Nach sieben Wochen strenger Corona-Auflagen hat Bundeskanzlerin Angela Merkel (CDU) weitreichende Lockerungen angekündigt. Die Kontaktbeschränkungen wurden allerdings bis 5. Juni verlängert, wie Merkel am Mittwoch sagte. Neu daran ist, dass sich künftig auch Menschen aus zwei Haushalten im öffentlichen Raum treffen dürfen. Geschäfte können ohne Begrenzung, aber unter Einhaltung strenger Hygienemaßnahmen öffnen. Die Öffnung von Gaststätten und Hotels sowie der Schul- und Kita-Betrieb werden von den einzelnen Bundesländern geregelt.
Ein Notfallmechanismus soll greifen, wenn Landkreise oder kreisfreie Städte mehr als 50 Neuinfektionen pro 100.000 Einwohner über einige Tage verzeichnen. Dieser Mechanismus erlaube es, die Beschränkungen regional wieder zu verschärfen, wenn die Zahl der Neuinfektionen ansteige, sagte Merkel. Es gebe derzeit aber nur einen einzigen Landkreis mit mehr als 50 akuten Corona-Fällen pro 100.000 Einwohnern.

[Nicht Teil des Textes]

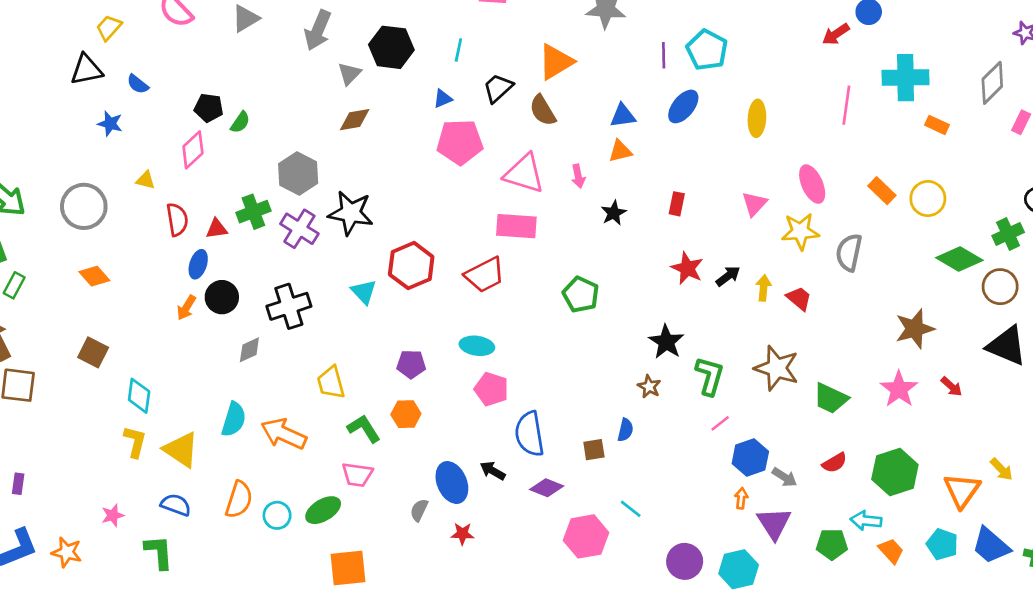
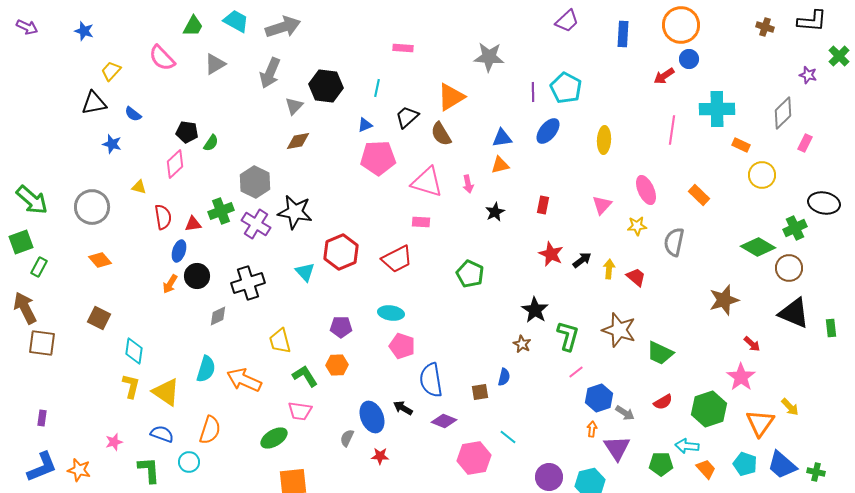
yellow circle: (928, 199) -> (762, 175), moved
pink rectangle: (516, 226) -> (421, 222), size x0.6
yellow star: (800, 231) -> (637, 226), size x0.7
pink star: (899, 389) -> (741, 377), moved
cyan circle: (277, 515) -> (189, 462), moved

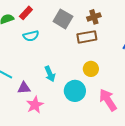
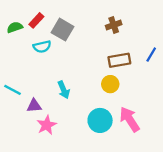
gray square: (63, 19) -> (63, 30), moved
brown rectangle: (87, 37) -> (119, 60), moved
cyan circle: (75, 91) -> (100, 120), moved

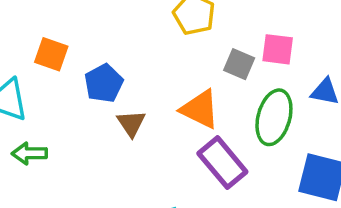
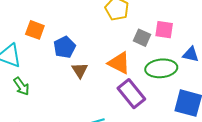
green ellipse: (274, 117) -> (161, 68), turned 68
green arrow: (29, 153) -> (21, 86), turned -126

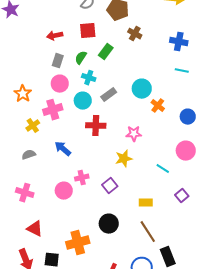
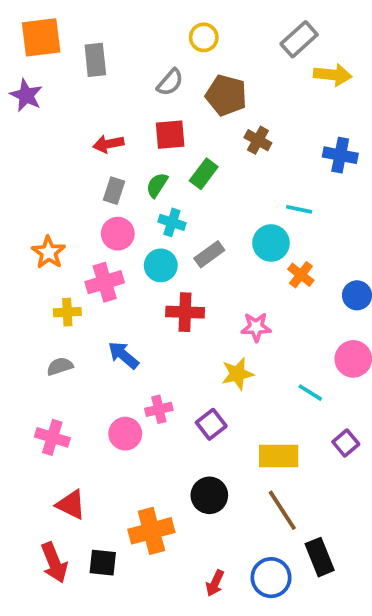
cyan line: (182, 71) -> (299, 209), moved
yellow cross: (33, 126) -> (67, 312), turned 32
yellow rectangle: (146, 203) -> (279, 456), size x1.5

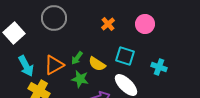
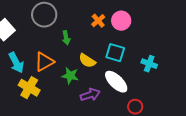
pink circle: (145, 24) -> (121, 21), moved
green arrow: (77, 58) -> (66, 38), moved, turned -48

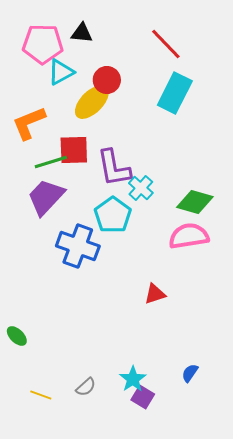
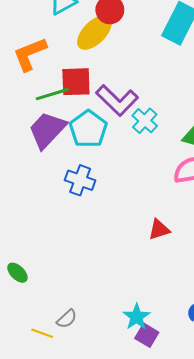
purple L-shape: (114, 168) -> (117, 100), turned -36
cyan pentagon: (113, 215) -> (88, 129), moved
blue cross: (78, 246) -> (80, 180), size x0.7
gray semicircle: (86, 387) -> (67, 319), moved

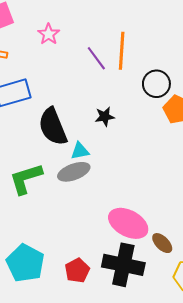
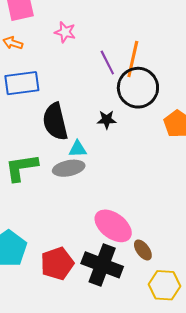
pink star: (49, 34) -> (65, 32), turned -30
black circle: (156, 84) -> (138, 88), moved, size x1.5
red pentagon: (77, 270) -> (57, 264), size x1.4

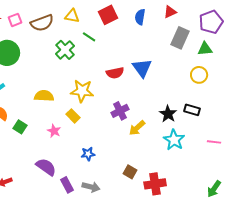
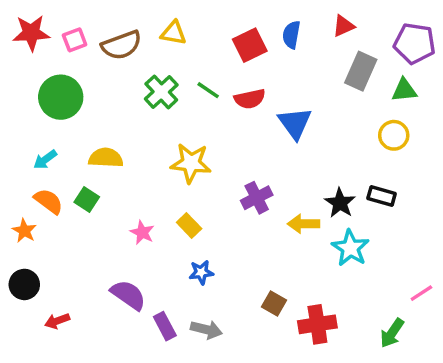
red square: (108, 15) -> (250, 45), moved
purple pentagon: (211, 22) -> (415, 43), turned 30
green line: (89, 37) -> (208, 90), moved
red semicircle: (115, 73) -> (250, 99), moved
yellow semicircle: (44, 96) -> (106, 158), moved
yellow rectangle: (73, 116) -> (189, 225), moved
green square: (20, 127) -> (87, 199), moved
yellow arrow: (137, 128) -> (304, 224), moved, turned 42
pink line: (214, 142) -> (421, 293), moved, turned -40
green arrow: (214, 189) -> (392, 333), moved

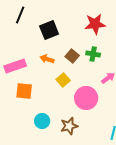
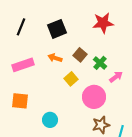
black line: (20, 15) -> (21, 27), moved
green cross: (93, 54) -> (100, 63), moved, turned 32
orange square: (24, 91) -> (20, 101), moved
brown star: (69, 126) -> (101, 125), moved

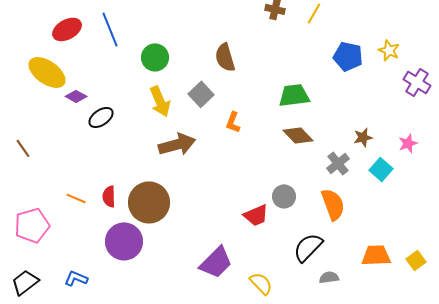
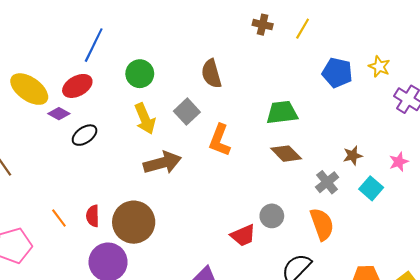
red ellipse: (67, 29) -> (77, 86), moved
blue line: (110, 29) -> (94, 45), turned 48
orange L-shape: (233, 122) -> (220, 140), size x1.5
orange line: (76, 198) -> (59, 218), turned 30

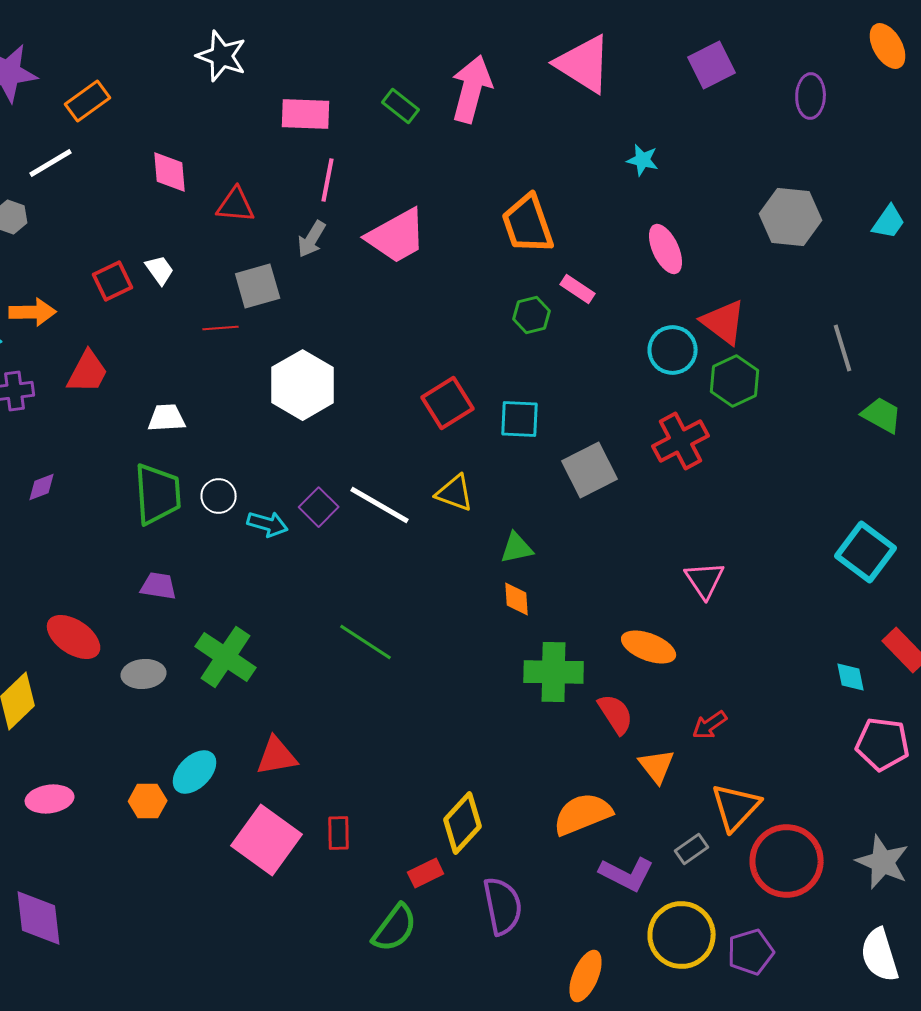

“Wir gehen einen mutigen Weg”, sagte Merkel nach den Spitzenberatungen mit den Regierungschefs der Länder in Berlin. “Wir können uns ein Stück Mut leisten, aber wir müssen vorsichtig bleiben”. Die Zahlen zu den Neuinfektionen seien “sehr erfreulich”, betonte die Kanzlerin. “Wir haben die allererste Phase der Pandemie hinter uns.” Es müsse aber immer bewusst sein, “dass wir immer noch am Anfang der Pandemie sind”.
Bayerns Ministerpräsident Markus Söder (CSU) zeigte sich vor allem mit dem vereinbarten Notfallmechanismus zufrieden, mit dem künftige Einschränkungen regional begrenzt werden können: “Diese Notbremse, das ist sozusagen die Notfallpolice.” Hamburgs Bürgermeister Peter Tschentscher (SPD) wies auf die gestärkten Kompetenzen der Länder in der Corona-Politik hin: Diese trügen nun “sehr große Verantwortung”.
Bundesweit gilt dem Beschluss zufolge weiterhin der Mindestabstand von eineinhalb Metern und das Tragen eines Mund-Nasen-Schutzes im öffentlichen Raum, vor allem im Nahverkehr und in Geschäften. Menschen in Pflegeheimen dürfen wieder von einer Kontaktperson regelmäßig besucht werden, wie Merkel weiter ankündigte.
Die 1. und 2. Fußballbundesliga kann in der zweiten Maihälfte ihren Spielbetrieb wieder aufnehmen, zunächst ohne Publikum. Dem Beschluss zufolge ist zudem Breiten- und Freizeitsport unter freiem Himmel unter Auflagen wieder erlaubt.
Merkel sagte mit Blick auf die Öffnung von Gaststätten, das werde eine “Riesen-Herausforderung” sein. Es gehe darum, überall die Hygienevorschriften einzuhalten und dafür zu sorgen, dass die Abstände zwischen den Tischen eingehalten werden.
In dem Bund-Länder-Beschluss heißt es dazu, die Länder entscheiden “in eigener Verantwortung vor dem Hintergrund des jeweiligen Infektionsgeschehens und landesspezifischer Besonderheiten über die schrittweise Öffnung der Gastronomie und des Beherbergungsgewerbes für touristische Nutzung”.
Die Wiederaufnahme des Schulunterrichts solle in der Zuständigkeit der Länder fortgesetzt werden. “Ziel ist, dass in Abhängigkeit vom Infektionsgeschehen bis zu den Sommerferien jede Schülerin und jeder Schüler einmal die Schule besuchen kann”, so der Beschluss.
Ebenfalls den Ländern obliegt der Übergang des Kita-Betriebs von der Notbetreuung “in den eingeschränkten Regelbetrieb” sowie die Öffnung der Hochschulen und anderer außerschulischer Bildungseinrichtungen.
Die Opposition zeigte sich unzufrieden mit den Beschlüssen. “Was weiterhin fehlt, ist ein Fahrplan, um die Wirtschaft wieder anzufahren”, kritisierte FDP-Chef Christian Lindner. Grünen-Fraktionschef Anton Hofreiter kritisierte das “unkoordinierte Vorpreschen mehrerer Länderchefs in den vergangenen Tagen”. Er habe “die Sorge, dass uns die Situation entgleitet”. Linken-Fraktionschef Dietmar Bartsch kritisierte die Beschlüsse zur Kita-Öffnung als “zu dürftig”.